Quanto ao livro Homens Fortes, da Editora Fiel, o autor John Crotts cumpre bem o seu propósito de apontar caminhos para uma conversa e reflexão honesta sobre liderança espiritual na família. É claro que temos de levar em conta o contexto norte-americano, que é a sua base, mas os princípios apresentados são piedosos, bíblicos e aplicáveis para todos. Não se vê uma imposição cultural americana ou um jeito de família específico que não se possa ver apontado antes pela Sagrada Escritura. E o que se elucida é o exemplo de Jesus, as orientações do Novo Testamento e dicas simples e práticas para o ajuste pessoal e a auto avaliação.
Durante os encontros, entre partilhas engraçadas e sérias, corroboramos com o conteúdo do livro, que sinaliza a necessidade de liderança espiritual na família por meio do caráter e do exemplo. Destacou-se, também, alguns instrumentos da liderança familiar, como o culto doméstico, a oração conjunta, a leitura da Bíblia com o cônjuge, a presença na disciplina dos filhos, a pertença a uma igreja sadia e o assumir responsabilidades, como a do sustento do lar e o apoio direto à esposa em suas necessidades. Além disso, uma das conversas mais interessantes foi sobre o tema da comunicação, a partir do modelo de Jesus e do próprio Deus em toda a Bíblia. Vimos a importância de nos comunicarmos bem, uma vez que fomos criados para a comunicação, deixando aberto o nosso canal de diálogo com o Criador. Que temos de aprender o jeito peculiar de nos comunicar com nosso cônjuge, bem como com cada um dos filhos, que são diferentes entre si. Percebemos a influência que nossos pais tiveram sobre nós quanto à capacidade de comunicação e refletimos sobre a marca que temos deixado em nossos filhos neste particular, o que pavimentará o futuro deles. Assim como Jesus nos entende, somos chamados a entender cada membro de nossa família, e nos revelar a eles com graça, amor e verdade.

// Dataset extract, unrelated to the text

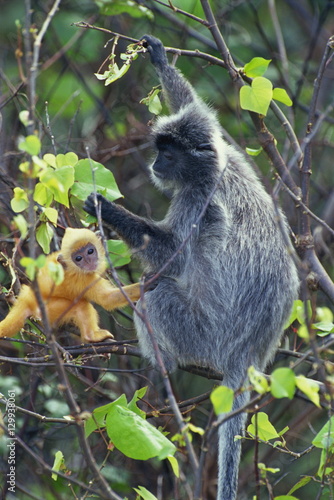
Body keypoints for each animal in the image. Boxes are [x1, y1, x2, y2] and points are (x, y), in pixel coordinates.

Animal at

Encerramos o semestre muito satisfeitos com o que o Senhor ministrou a cada um de nós. Fica a certeza de que não podemos liderar a nossa família sozinhos. Não temos capacidade para tanto. Esta é uma tarefa por demais valiosa para tentarmos às cegas, na base do acerto e erro, cuidar do que nos é mais precioso nesta vida, após o próprio Jesus. Percebemos que a única atitude que devemos nutrir é a de humildade, dependendo do Senhor e de Seu Espírito, que nos dêem sabedoria para conduzirmos aqueles a quem mais amamos aos pés do Sumo Pastor!
Encerro com uma oração que escrevi no rodapé de uma das páginas do livro, ao fim do terceiro capítulo, e que espero seja uma inspiração para o seu próprio clamor perante o nosso Senhor:
"Ajuda-me, Senhor, a ser-Lhe fiel no exercício da liderança que a mim confiaste, de conduzir esposa e filhas a Ti próprio. Guarda o meu coração, para que eu seja, primeiro, aquele que vive por meio de Ti. Em nome de Jesus, amém."